To their credit, many general counsels and chief financial officers have begun multi-year journeys to achieve what most businesspeople would consider basic contract hygiene, including the ability to find one’s agreements and read them in the context of their families. Unfortunately, the pandemic has shortened the runway needed to land those efforts.
But There Is Cause for Optimism
First, technology is beginning to make the job of structuring contract data more feasible. Whereas software and analytics have been eating the world of numbers for some time, the same underlying technology can now ingest sentences and sometimes even clauses too. Progress can be made on contract data, faster and cheaper than during the last crisis.
The second piece of good news is that addressing the problem of contract chaos, even from a defensive panic, promises rewards that will far outlast the pandemic. The legal industry’s dirty secret–that we don’t know what’s in our contracts - will be disinfected along with everything else.
Practical Next Steps
At a minimum, every large enterprise needs a pristinely accurate and digitized system of record where agreements can be found, grouped in families and are fully searchable. Keep in mind:
- Agreements often enter the system as a scanned PDF post-signature. To ensure searchability, some significant portion of the contracts population must be digitized (OCR’d).

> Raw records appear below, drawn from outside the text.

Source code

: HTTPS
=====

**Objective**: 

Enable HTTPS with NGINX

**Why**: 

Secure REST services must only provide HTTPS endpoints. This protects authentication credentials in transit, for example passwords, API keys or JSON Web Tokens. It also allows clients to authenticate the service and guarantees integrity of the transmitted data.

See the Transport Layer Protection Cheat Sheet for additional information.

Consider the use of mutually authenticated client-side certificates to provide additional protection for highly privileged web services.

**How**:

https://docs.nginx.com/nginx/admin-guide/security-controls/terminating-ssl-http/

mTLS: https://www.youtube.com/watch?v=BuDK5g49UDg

- A user-friendly process for herding your agreements into a central location is critical, so that the collection effort can be crowdsourced. Contracts are hiding throughout the company forest like little woodland creatures. The more “hunters,” the better.
- Agreements must be linked to their related parts so that you can see the current state of the “contract” with a counterparty, often expressed across subsequent statements of work, amendments, side letters and the like.

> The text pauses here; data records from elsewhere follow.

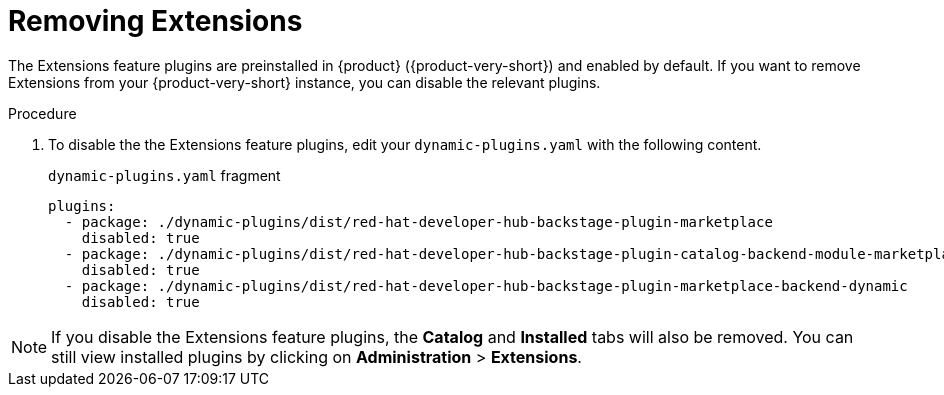 [id="rhdh-extensions-plugins-disabling_{context}"]
= Removing Extensions

The Extensions feature plugins are preinstalled in {product} ({product-very-short}) and enabled by default.
If you want to remove Extensions from your {product-very-short} instance, you can disable the relevant plugins.

.Procedure
. To disable the the Extensions feature plugins, edit your `dynamic-plugins.yaml` with the following content.
+
.`dynamic-plugins.yaml` fragment
[source,yaml]
----
plugins:
  - package: ./dynamic-plugins/dist/red-hat-developer-hub-backstage-plugin-marketplace
    disabled: true
  - package: ./dynamic-plugins/dist/red-hat-developer-hub-backstage-plugin-catalog-backend-module-marketplace-dynamic
    disabled: true
  - package: ./dynamic-plugins/dist/red-hat-developer-hub-backstage-plugin-marketplace-backend-dynamic
    disabled: true
----

[NOTE]
If you disable the Extensions feature plugins, the *Catalog* and *Installed* tabs will also be removed.
You can still view installed plugins by clicking on *Administration* > *Extensions*.
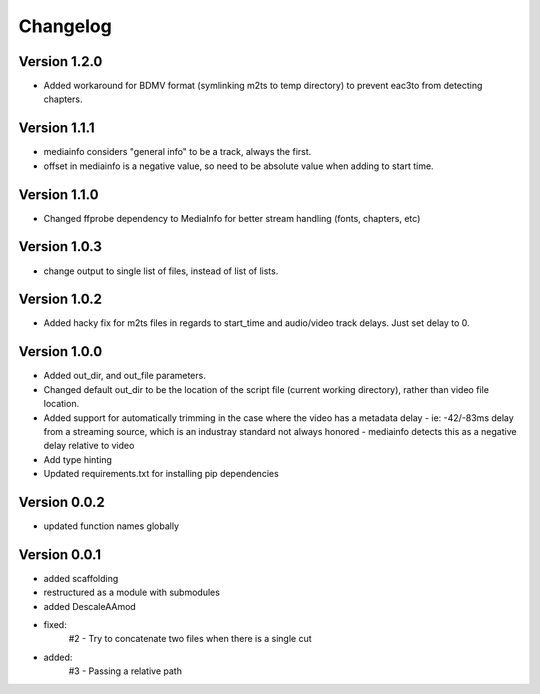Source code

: =========
Changelog
=========

Version 1.2.0
===========

- Added workaround for BDMV format (symlinking m2ts to temp directory) to prevent eac3to from detecting chapters.

Version 1.1.1
===========

- mediainfo considers "general info" to be a track, always the first. 
- offset in mediainfo is a negative value, so need to be absolute value when adding to start time.

Version 1.1.0
===========

- Changed ffprobe dependency to MediaInfo for better stream handling (fonts, chapters, etc)

Version 1.0.3
===========

- change output to single list of files, instead of list of lists.

Version 1.0.2
===========

- Added hacky fix for m2ts files in regards to start_time and audio/video track delays. Just set delay to 0.

Version 1.0.0
===========

- Added out_dir, and out_file parameters. 
- Changed default out_dir to be the location of the script file (current working directory), rather than video file location.
- Added support for automatically trimming in the case where the video has a metadata delay 
  - ie: -42/-83ms delay from a streaming source, which is an industray standard not always honored
  - mediainfo detects this as a negative delay relative to video
- Add type hinting
- Updated requirements.txt for installing pip dependencies

Version 0.0.2
===========

- updated function names globally

Version 0.0.1
===========

- added scaffolding
- restructured as a module with submodules
- added DescaleAAmod
- fixed: 
    #2 - Try to concatenate two files when there is a single cut
- added:
    #3 - Passing a relative path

The above represents a meaningful undertaking for most and will be immensely useful but may not go far enough. While the economic crisis will spawn hundreds of questions, we estimate that—for most companies—there will be 30-40 frequently-asked questions across thousands of customer, supplier, and partner agreements. Anticipating that subset of recurring, relevant questions for your business will enable reporting that not only reduces pain and frustration but becomes a source of competitive advantage.
This column does not necessarily reflect the opinion of The Bureau of National Affairs, Inc. or its owners.
Mark Harris is the CEO of Knowable, a contracts data management company. Harris is one of the co-founders of Axiom. He served as Axiom’s executive chairman from 2017-2019 and was the company’s CEO from 2000-2016. Prior to founding Axiom, he practiced law at Davis Polk & Wardwell.